7/10Pauvres zhéros

/ Critique - écrit par riffhifi, le 02/08/2008
Notre verdict : 7/10 - L’offense profonde (Fiche technique)

Tags : pelot pierre baru pauvres zheros litterature jeunesse

Un des 200 romans de Pierre Pelot passe sous le crayon de Baru pour étrenner une nouvelle collection de Casterman. Le portrait de la France profonde y est acide.

Casterman expérimente : après le label KSTR destiné aux jeunes auteurs, voici la collection Rivages/Casterman/Noir qui affiche l'ambition d'adapter en bandes dessinées certaines œuvres littéraires publiées chez Rivages/Noir. Les quatre premiers albums, parus simultanément fin mai, donnent le ton par leur diversité et le prestige des auteurs impliqués : Nuit de fureur est une adaptation de Jim Thompson par Myles Himan et Matz, Pierre qui roule une vision de Donald Westlake par Francis Lax, Sur les quais une réinterprétation par Rodolphe et Van Linthout du film dans lequel on a pu voir Marlon Brando il y a quelques dizaines d'années, et Pauvres zhéros une mise en images d'un roman de Pierre Pelot par Baru. Ce dernier est initialement paru en 1982 chez Engrenage, mais s'est vu réédité plus tard dans la collection Rivages/Noir ; Pelot est loin d'être un tourneur de pouces puisqu'on lui doit près de 200 livres, dont plusieurs ont été adaptés en film ou en téléfilm (L'été en pente douce avec Jean-Pierre Bacri et Jacques Villeret, Le chant de l'homme mort avec Olivia Bonamy).


Anastase Brémont, bidouilleur inconséquent et inutile qui vit chez sa vieille mère à moitié folle ; son seul ami est le rondouillard Albert, un bouseux radical qui flippe de voir les extra-terrestres débarquer dans son jardin à cause des films d'horreur qu'il voit à la télé. Pendant que ces deux-là traînent leur paresse dans leur patelin, Sylvette accompagne un groupe d'orphelins pour une sortie à la campagne ; pas de bol, elle en perd un en route, Joël le trisomique... L'événement réveille de douloureux souvenirs chez son ami José, et la ville va se mobiliser pour retrouver cet enfant qui n'intéressait personne la veille.
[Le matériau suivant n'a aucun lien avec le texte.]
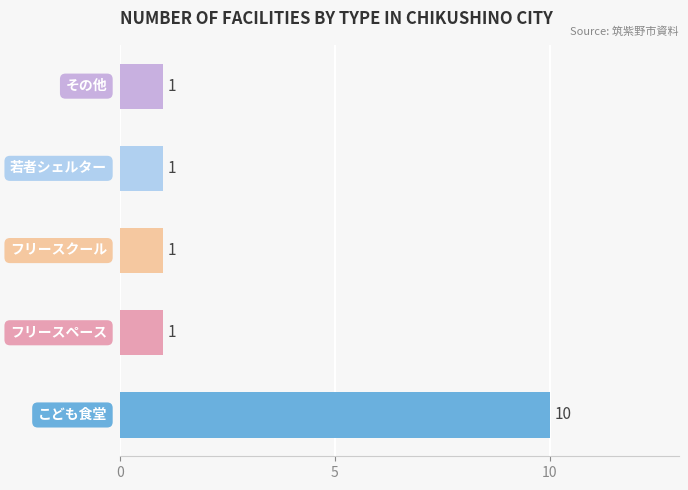

How many values are between 1 and 2?

4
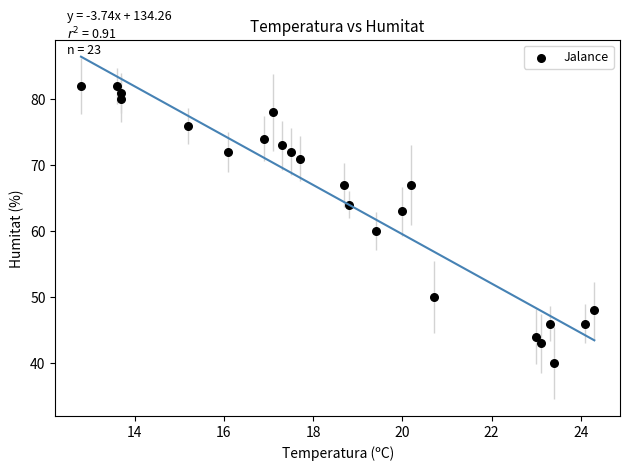

What is the range of Y values (max minus min)?

42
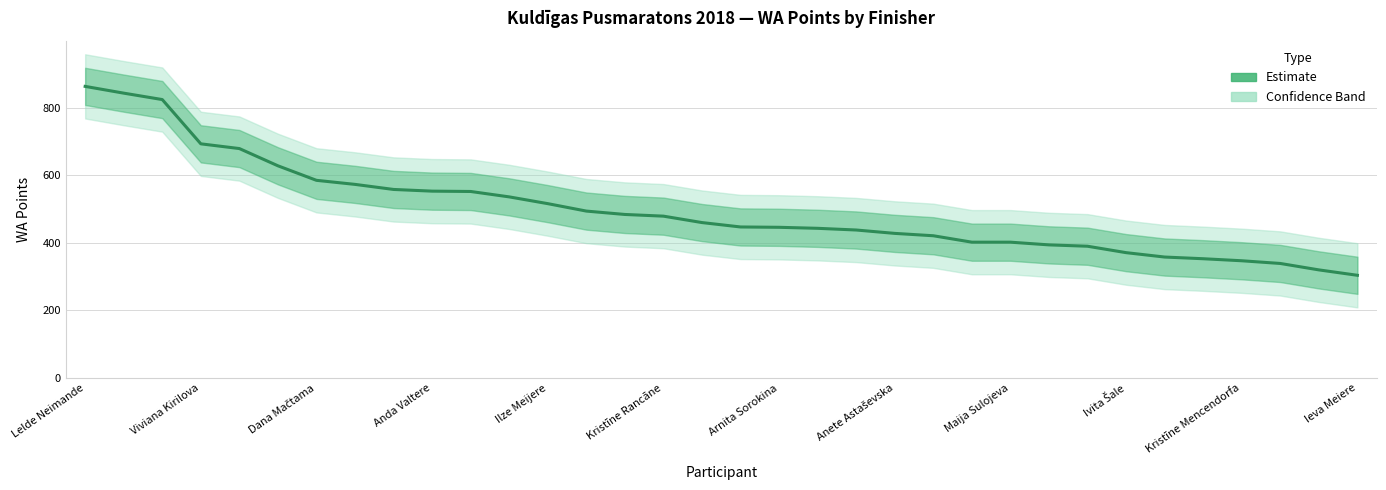

How many series are shown in this chart?

1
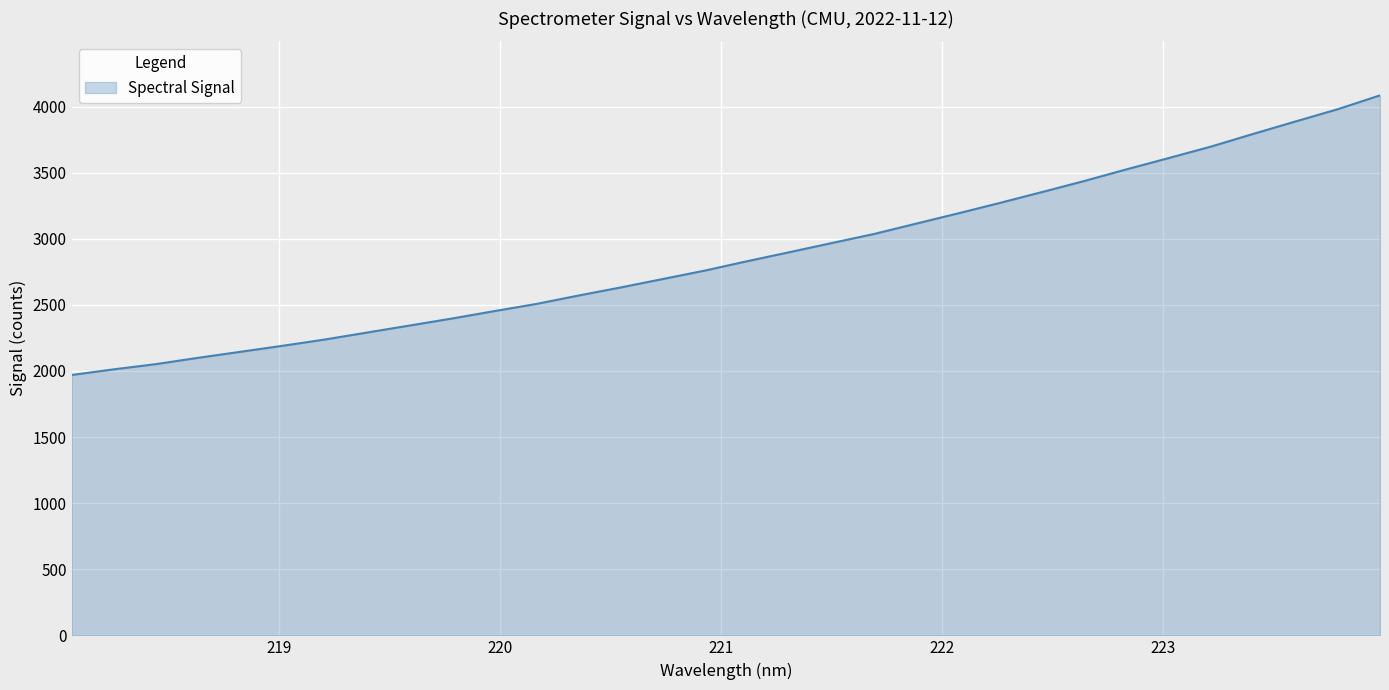

What is the difference between the maximum and minimum values?

2115.5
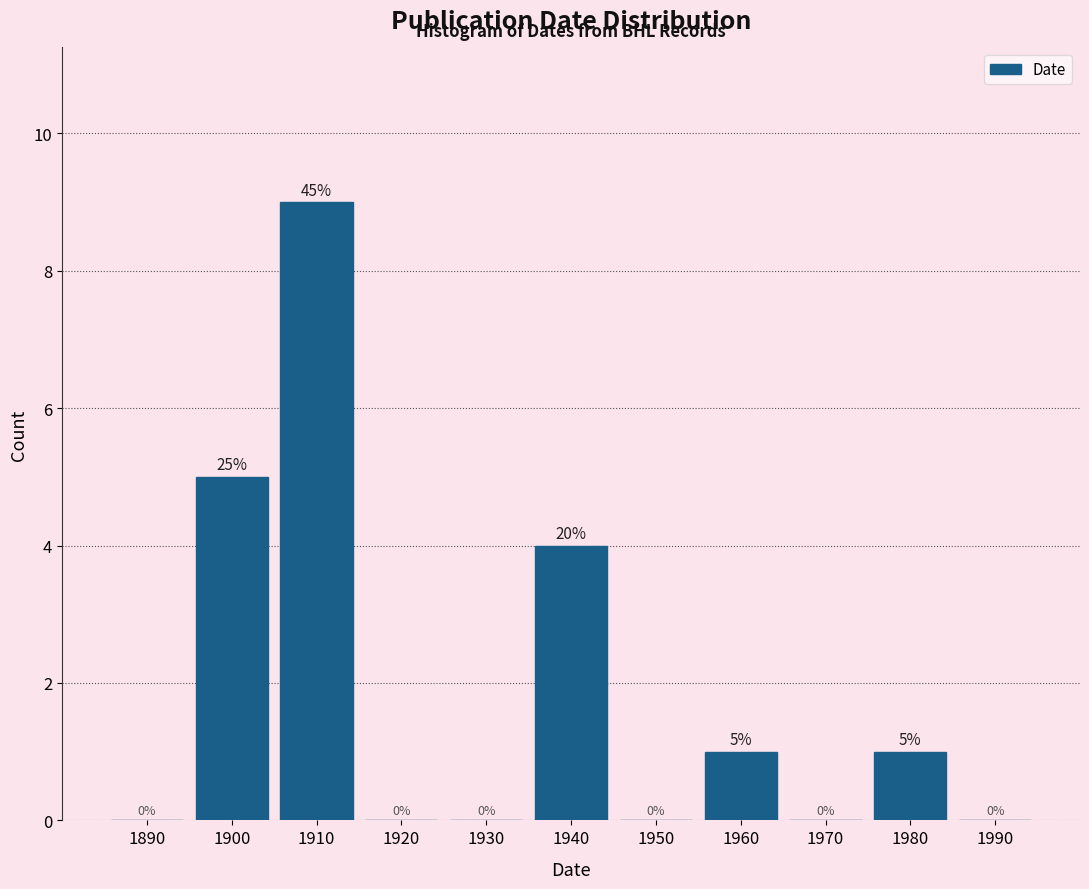

Reading left to right, extract all data points from this chart.

1890=0	1900=5	1910=9	1920=0	1930=0	1940=4	1950=0	1960=1	1970=0	1980=1	1990=0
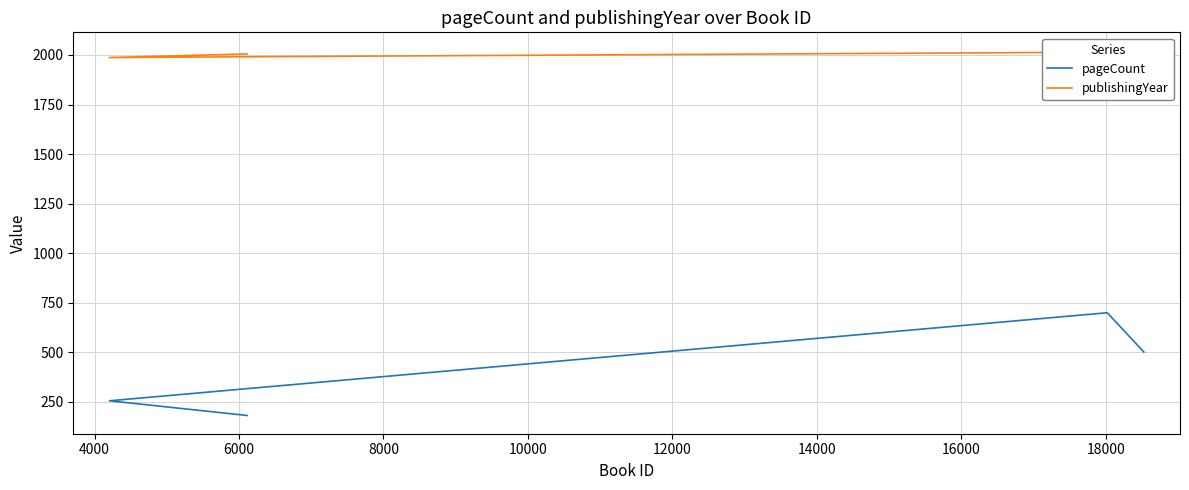

List the series in order of their overall mean, lowest first.

pageCount, publishingYear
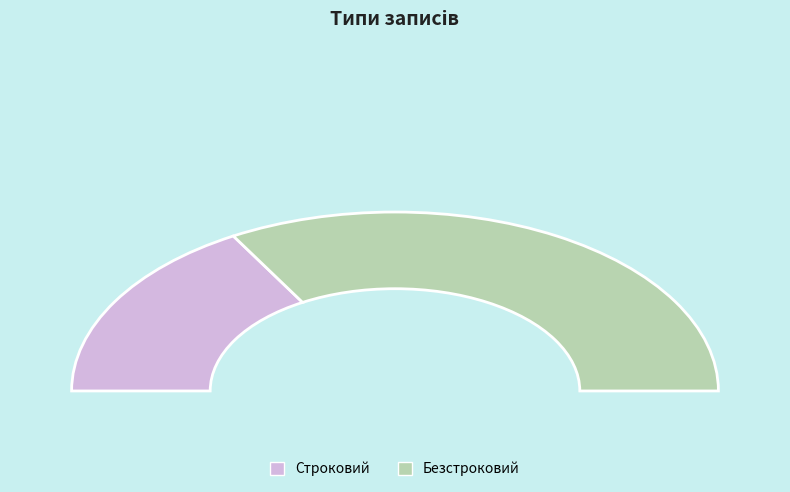

Count the number of slices in the pie.

2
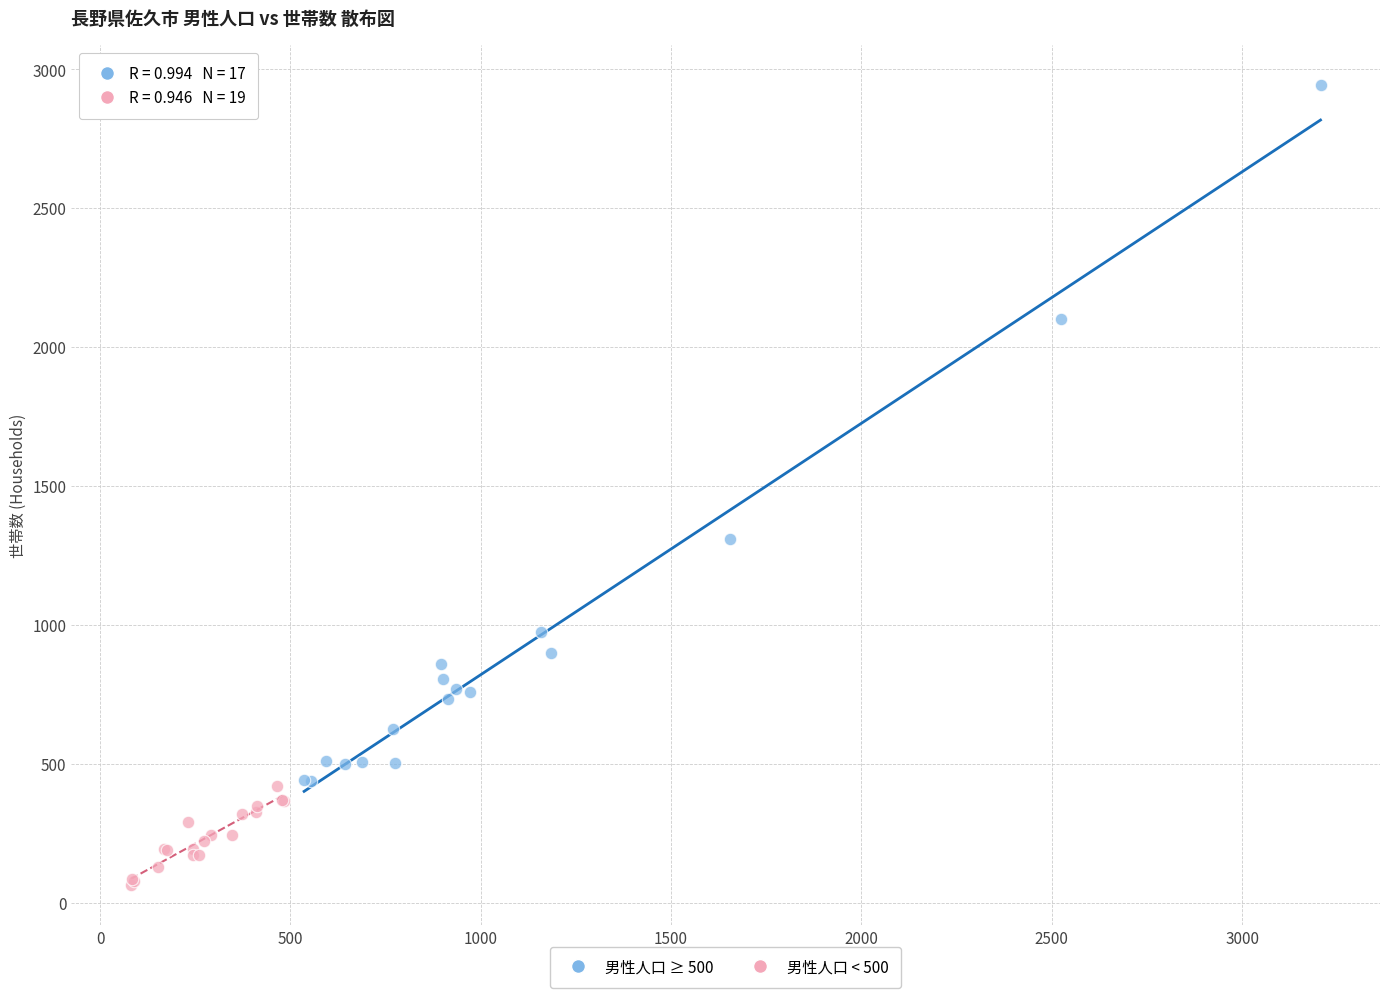

Which series contains the lowest Y value?

男性人口 < 500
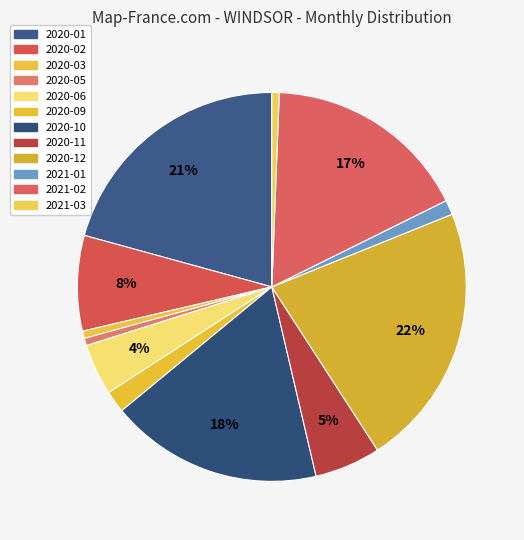

How many slices are in this pie chart?

12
Le plus marquant, dans ce récit oppressant peuplé de personnages ratés (dans leur existence, pas dans leur description par les auteurs), n'est pas tellement l'histoire du gamin perdu, ni même les tragédies plus ou moins explicitées d'un José ou d'un Anastase ; à la limite, on se fout presque de savoir ce qu'il adviendra d'eux, tant leur misère globale et antipathique donne envie de ne pas les aimer. Mais ce qui ressort de l'album, à travers les pages les plus sombres comme à travers les moments lumineux (pas forcément les plus joyeux), c'est une ambiance désespérément glauque, un goût de gâchis et de renoncement. Personne ne souhaite vraiment améliorer sa condition : au pire, il est question de vengeance, au
mieux de laisser-aller. La palette de personnalités en présence est pourtant large, de la vieille voisine sénile qui vit entourée de son armée de chats à la jeune Sylvette qui ne se relèvera sans doute pas de l'aventure ; mais tous semblent condamnés à la tristesse et à la résignation. Ce sentiment est renforcé par l'atemporalité de l'histoire : elle pourrait aussi bien être située en 1982 comme le livre d'origine, qu'hier ou même après-demain. Triste. Comme diraient deux personnages de Gotlib en une phrase-choc aisément réutilisable, « que de misère humaine ! »

Graphiquement, Baru est identifiable sans erreur, avec sa mise en page carrée et son trait expressif, bien qu'on note ici un plaisir beaucoup plus évident à croquer les visages caricaturaux (Anastase, Albert) que les personnages plus « beaux » (José, Sylvette). La mise en couleur douce, privilégiant pourtant les scènes nocturnes, grisâtres et pluvieuses, accompagne parfaitement le dessin. L'album n'est pas pour autant une référence, mais reste un effort de qualité pour ouvrir une collection qui promet de receler quelques pépites.